COMPORTAMIENTO

Se trata de una especie muy confiada, siendo más difícil de asustar que otras acuáticas con las que comparte el hábitat. Normalmente utiliza el buceo para huir, presentando unas características anatómicas que hacen que la maniobra de despegue sea embarazosa, pese a presentar un vuelo ligero y veloz. Es una especie poco adaptada a andar en tierra firme.

La especie presenta un comportamiento gregario excepto en el período nupcial, cuando la conducta agresiva tanto de los machos durante el cortejo, como de las hembras a lo largo de la puesta y cría de los pollos, hacen disgregarse a los bandos en unidades de menor tamaño. En invierno los individuos se concentran en aguas libres extensas. Los movimientos migratorios se realizan en pequeños bandos.

ALIMENTACIÓN

La Malvasía cabeciblanca se alimenta casi por completo mediante el buceo, principalmente usando su pico a modo de órgano táctil para extraer los recursos del sustrato del fondo de las lagunas. Se trata de uno de los patos con mayor capacidad de inmersión, llegando a permanecer hasta más de un minuto bajo el agua. Generalmente se alimenta por la noche.

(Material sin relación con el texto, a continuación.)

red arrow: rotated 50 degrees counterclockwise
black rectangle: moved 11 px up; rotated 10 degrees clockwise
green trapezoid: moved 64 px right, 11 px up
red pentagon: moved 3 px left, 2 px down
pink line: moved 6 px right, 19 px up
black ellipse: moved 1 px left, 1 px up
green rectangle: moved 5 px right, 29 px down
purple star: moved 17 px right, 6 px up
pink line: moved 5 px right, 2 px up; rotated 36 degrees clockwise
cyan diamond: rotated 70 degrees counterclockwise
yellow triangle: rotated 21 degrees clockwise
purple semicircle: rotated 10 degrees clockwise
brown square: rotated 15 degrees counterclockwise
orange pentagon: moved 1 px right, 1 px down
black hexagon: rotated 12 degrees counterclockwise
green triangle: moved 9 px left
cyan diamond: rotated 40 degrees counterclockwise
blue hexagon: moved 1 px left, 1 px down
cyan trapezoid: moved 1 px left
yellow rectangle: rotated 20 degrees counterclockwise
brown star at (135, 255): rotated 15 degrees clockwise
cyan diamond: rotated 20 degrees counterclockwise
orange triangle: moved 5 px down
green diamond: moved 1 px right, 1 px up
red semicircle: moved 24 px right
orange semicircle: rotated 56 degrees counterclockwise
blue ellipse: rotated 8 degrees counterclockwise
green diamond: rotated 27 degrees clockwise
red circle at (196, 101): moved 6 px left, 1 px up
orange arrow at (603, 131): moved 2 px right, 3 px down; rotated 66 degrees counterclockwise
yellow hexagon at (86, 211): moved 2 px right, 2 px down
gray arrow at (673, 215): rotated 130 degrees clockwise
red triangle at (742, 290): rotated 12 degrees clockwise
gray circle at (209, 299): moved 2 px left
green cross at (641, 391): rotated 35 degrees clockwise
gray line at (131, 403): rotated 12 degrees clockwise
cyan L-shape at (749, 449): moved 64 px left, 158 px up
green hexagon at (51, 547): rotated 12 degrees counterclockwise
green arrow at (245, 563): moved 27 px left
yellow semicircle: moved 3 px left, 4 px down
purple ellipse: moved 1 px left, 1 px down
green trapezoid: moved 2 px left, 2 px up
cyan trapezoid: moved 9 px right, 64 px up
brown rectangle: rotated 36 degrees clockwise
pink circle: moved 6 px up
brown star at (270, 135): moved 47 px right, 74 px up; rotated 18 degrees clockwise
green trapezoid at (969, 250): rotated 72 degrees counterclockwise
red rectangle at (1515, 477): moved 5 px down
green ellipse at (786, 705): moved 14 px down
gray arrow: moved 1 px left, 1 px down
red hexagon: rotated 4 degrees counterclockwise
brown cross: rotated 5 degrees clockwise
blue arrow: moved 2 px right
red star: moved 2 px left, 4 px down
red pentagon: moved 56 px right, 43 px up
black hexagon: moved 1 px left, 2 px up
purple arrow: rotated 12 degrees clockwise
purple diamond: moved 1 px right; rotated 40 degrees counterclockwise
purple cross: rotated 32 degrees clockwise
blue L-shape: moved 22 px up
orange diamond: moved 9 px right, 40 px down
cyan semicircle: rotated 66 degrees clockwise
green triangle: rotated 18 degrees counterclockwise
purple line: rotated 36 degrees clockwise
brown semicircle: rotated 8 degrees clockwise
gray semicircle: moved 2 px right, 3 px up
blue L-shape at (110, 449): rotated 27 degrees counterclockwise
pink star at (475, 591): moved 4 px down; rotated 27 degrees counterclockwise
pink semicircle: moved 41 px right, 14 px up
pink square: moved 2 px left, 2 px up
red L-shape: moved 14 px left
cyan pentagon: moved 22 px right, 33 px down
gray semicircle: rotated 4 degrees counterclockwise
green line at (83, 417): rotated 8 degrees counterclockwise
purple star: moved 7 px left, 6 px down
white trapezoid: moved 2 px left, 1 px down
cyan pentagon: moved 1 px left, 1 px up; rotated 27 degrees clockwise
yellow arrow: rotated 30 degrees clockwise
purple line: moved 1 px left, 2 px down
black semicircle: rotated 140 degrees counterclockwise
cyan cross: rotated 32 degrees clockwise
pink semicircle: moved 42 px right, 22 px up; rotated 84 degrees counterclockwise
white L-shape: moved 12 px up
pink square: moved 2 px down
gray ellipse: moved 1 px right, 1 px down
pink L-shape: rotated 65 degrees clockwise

Las larvas bénticas de dípteros de la familia Chironomidae son el principal componente de la dieta en la mayor parte de las zonas estudiadas, tanto en individuos adultos como en pollos. Otros componentes de la dieta con menor importancia son poliquetos, anfípodos, semillas y partes vegetativas de macrófitos y helófitos.


HÁBITAT

La Malvasía cabeciblanca es un pato estereotipado en cuanto a la elección del hábitat. En este sentido, en época reproductora habitualmente escoge aquellas zonas palustres con extensiones de aguas libres, semipermanentes o temporales, dulces o salobres y alcalinas, que presenten cierta profundidad (generalmente de 0,5 a 3,0 m.), y que posean pequeñas zonas protegidas, incluidas en humedales de mayor extensión.

En líneas generales, durante el invierno suele ocupar lagunas extensas que, en algunos casos, llegan a ostentar características salinas, independientemente de la cobertura de vegetación palustre en las orillas.

La disponibilidad de alimento -principalmente larvas de quironómidos- es un elemento clave en la selección del hábitat por la especie.

REPRODUCCIÓN

La época de reproducción comienza en España a finales de invierno, normalmente en marzo, aunque puede fluctuar en función de las condiciones climáticas presentes en cada período.

Para la cría, selecciona localidades con zonas de abundante cobertura de helófitos que ofrecen cierta protección frente a molestias exteriores y predadores.

Los machos adquieren un tono azul en el pico y el plumaje de cría entre diciembre y marzo, perdiéndolo a partir de octubre. Aún permanece poco claro si la especie es monógama, polígama, promiscua o, como en la Malvasía canela (O. jamaicensis), una mezcla de las tres.

Sólo las hembras incuban y permanecen al cuidado de los pollos hasta las pocas semanas de nacer. Las hembras construyen el nido sobre el agua en vegetación emergente, tal como carrizo (Phragmites australis), enea (Typha dominguensis) o masiega (Cladium mariscus), algunas veces incluso utilizando nidos viejos de otras acuáticas, como la focha común. Los materiales empleados en la construcción se componen primordialmente de tallos y hojas de helófitos.

La puesta es de 4-9 huevos y se realiza normalmente entre abril y julio.

Los pollos pueden aparecer desde abril hasta septiembre, pero lo más común es entre junio y julio. Son nidífugos, esencialmente insectívoros y se independizan a los 15-20 días de su nacimiento.

Cuando finaliza la época de cría, tanto los jóvenes, como las hembras y los machos adultos vuelven a congregarse en grupos.